**INSTRUCTIONS TO FOLLOW:**
Copy the data exactly. Images are the one exception.

**EXTRACTED MATERIAL:**
>>

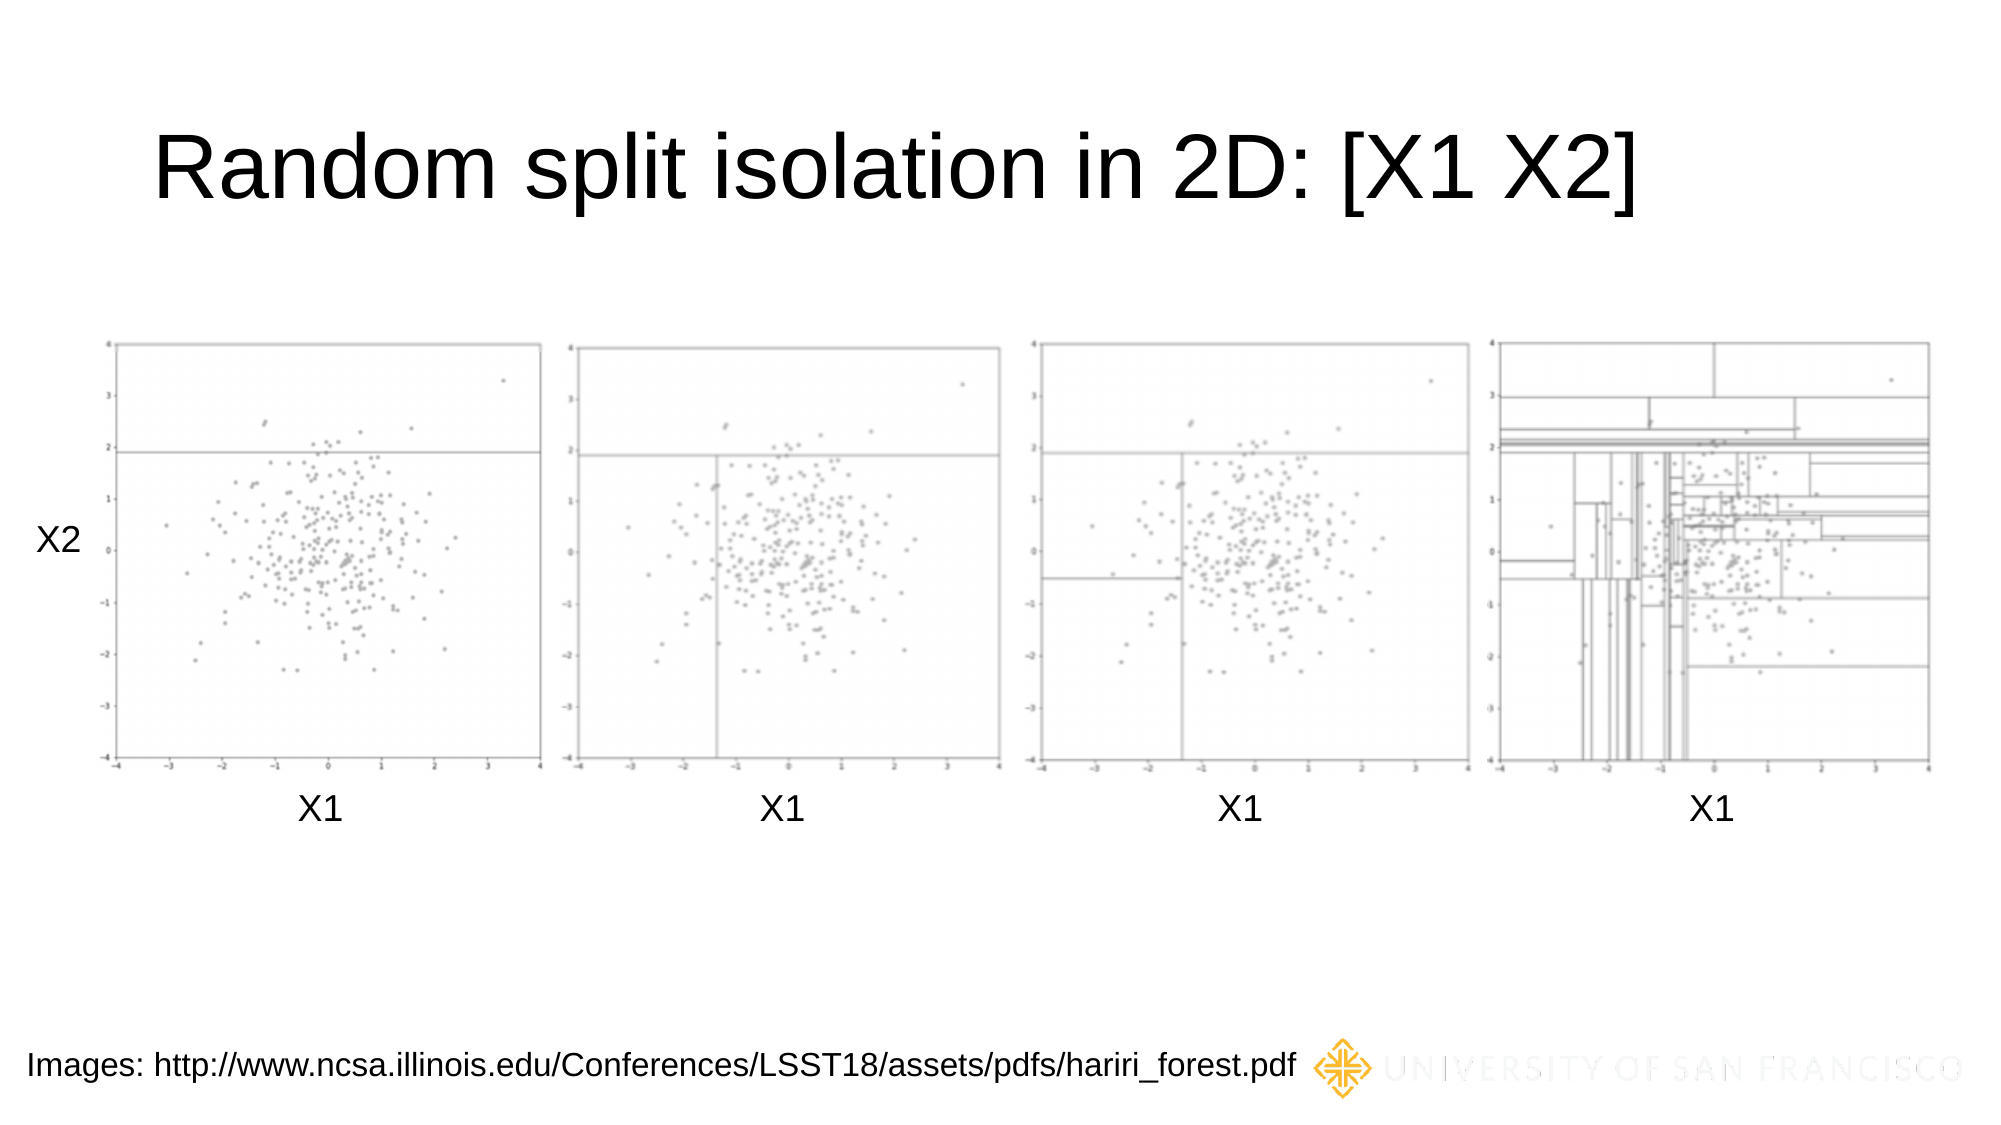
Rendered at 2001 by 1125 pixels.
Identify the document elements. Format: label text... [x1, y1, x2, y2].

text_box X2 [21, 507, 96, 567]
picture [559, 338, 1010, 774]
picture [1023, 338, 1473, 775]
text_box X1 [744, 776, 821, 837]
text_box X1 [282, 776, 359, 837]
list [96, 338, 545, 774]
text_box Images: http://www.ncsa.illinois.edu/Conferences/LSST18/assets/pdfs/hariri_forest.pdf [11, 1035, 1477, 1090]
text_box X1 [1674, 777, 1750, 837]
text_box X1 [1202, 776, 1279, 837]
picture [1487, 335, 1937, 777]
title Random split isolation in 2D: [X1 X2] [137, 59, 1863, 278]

<<

**REPLY:**
Rendered at 2001 by 1125 pixels.
Identify the document elements. Format: label text... [x1, y1, x2, y2].

text_box X2 [21, 507, 96, 567]
picture [559, 338, 1010, 774]
picture [1023, 338, 1473, 775]
text_box X1 [744, 776, 821, 837]
text_box X1 [282, 776, 359, 837]
list [96, 338, 545, 774]
text_box Images: http://www.ncsa.illinois.edu/Conferences/LSST18/assets/pdfs/hariri_forest.pdf [11, 1035, 1477, 1090]
text_box X1 [1674, 777, 1750, 837]
text_box X1 [1202, 776, 1279, 837]
picture [1487, 335, 1937, 777]
title Random split isolation in 2D: [X1 X2] [137, 59, 1863, 278]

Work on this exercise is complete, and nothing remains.